- **STATED TASK A**:
Copy out the entries below word for word, starting at the line that has "red ellipse: moved 1 px left, 3" and stopping after the line that has "black arrow: moved 9 px left, 3 px up". Leave out the picture lines.

- **TEXT BLOCK**:
---------------

The French student movement was originally founded by Resistance veterans and shaped in the bitter struggle against France’s colonial war in Algeria. But its political reflexes were now sharpened by groupescules—the nuclei, groups, gangs and small parties of the far left. For it was they who pressed the agitation born in Nanterre forward to Paris, then built the movement to reopen the Sorbonne and remove the police from the university. Carefully, imaginatively, they pushed their demands to the point the authorities would make their mistake and unleash the repression that caused the explosion.

On the night of 11 May 50,000 college and school students and young workers met a massive force of CRS riot police with their gas masks, grim overcoats and black rubber clubs. Barricades were thrown together out of parked cars, grills, railings and comradely trees. With the advice of passing building workers, the students learned how to lever up the cobble stones. “Under the cobbles, the beach”, they scrawled on the walls.

In the Rue Gay Lussac the fighting went on for five hours, hours of gasping lungs, scorched throats, cracked rib cages, bloodstained trousers. It was so bad that taxi drivers and concierges, no friends of the enragés, hauled the injured away from the vengeful black mosquito swarms of CRS. (The CRS? Well, they make the Special Patrol Group look like Dixon of Dock Green.) Radio reporters coughed and wept into their tape recorders till their worried producers switched over to soft music. The world’s TV showed the cliché streets of Parisian tourism, now illuminated with firebombs, misty with tear gas, serenaded with shrieks.

---------------

- **STATED TASK B**:
In the text about the French student movement, how long did the fighting in the Rue Gay Lussac go on?

---------------

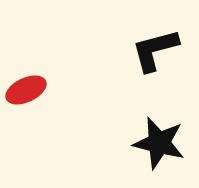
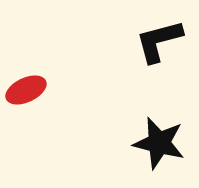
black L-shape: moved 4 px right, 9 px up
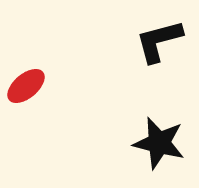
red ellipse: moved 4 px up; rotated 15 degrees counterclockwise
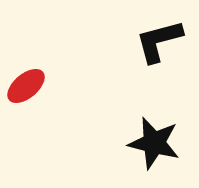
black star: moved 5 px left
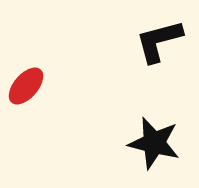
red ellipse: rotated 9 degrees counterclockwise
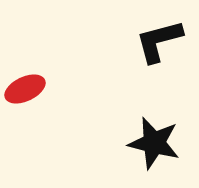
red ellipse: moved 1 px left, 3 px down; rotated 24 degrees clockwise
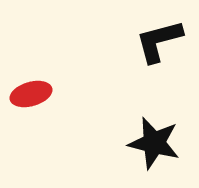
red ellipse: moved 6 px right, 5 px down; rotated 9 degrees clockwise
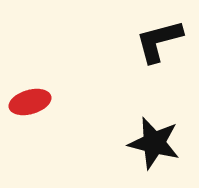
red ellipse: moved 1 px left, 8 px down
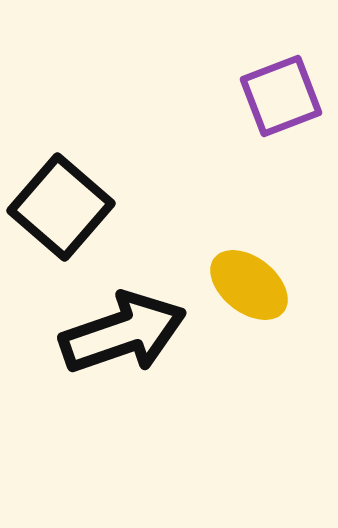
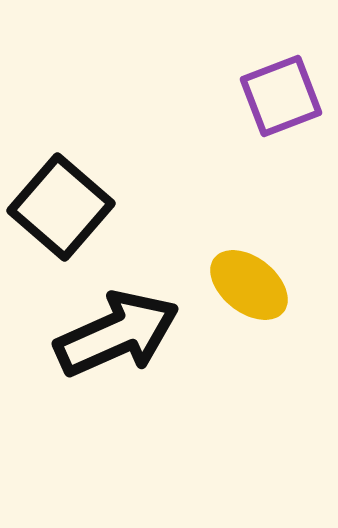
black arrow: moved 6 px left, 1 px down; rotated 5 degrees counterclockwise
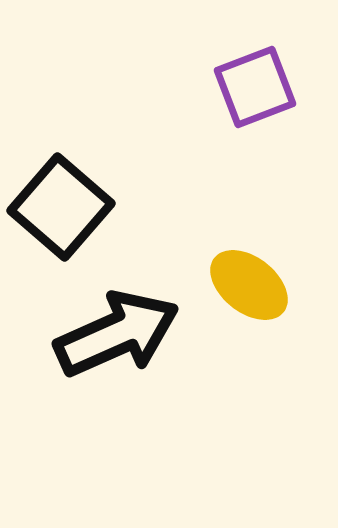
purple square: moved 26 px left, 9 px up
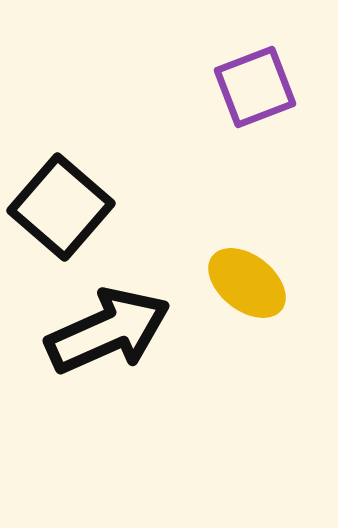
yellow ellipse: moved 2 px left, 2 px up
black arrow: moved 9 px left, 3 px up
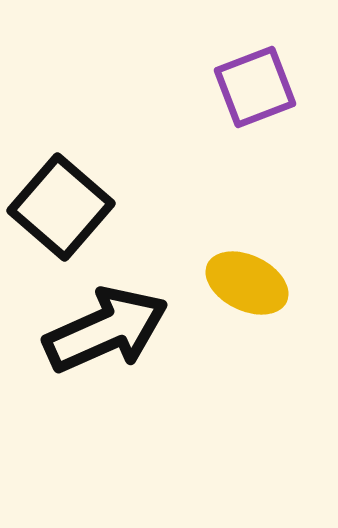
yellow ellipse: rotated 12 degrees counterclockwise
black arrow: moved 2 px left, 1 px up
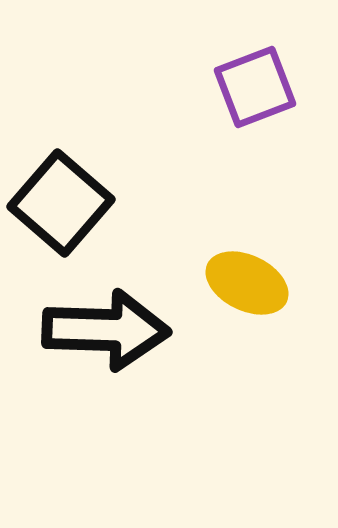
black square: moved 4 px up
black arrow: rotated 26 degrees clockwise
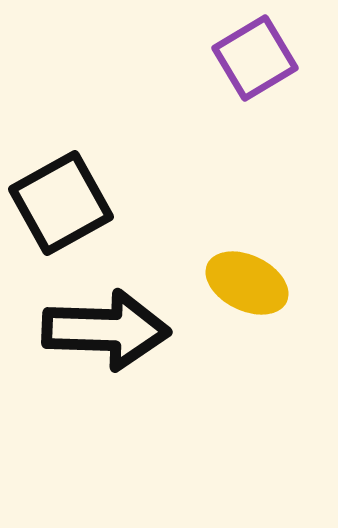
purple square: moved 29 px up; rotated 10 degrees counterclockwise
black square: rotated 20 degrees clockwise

---------------

- **EXPECTED OUTPUT A**:
red ellipse: moved 1 px left, 3 px down; rotated 24 degrees clockwise
red ellipse: moved 6 px right, 5 px down; rotated 9 degrees clockwise
red ellipse: moved 1 px left, 8 px down
black arrow: moved 6 px left, 1 px down; rotated 5 degrees counterclockwise
purple square: moved 26 px left, 9 px up
yellow ellipse: moved 2 px left, 2 px up
black arrow: moved 9 px left, 3 px up

- **EXPECTED OUTPUT B**:
Five hours.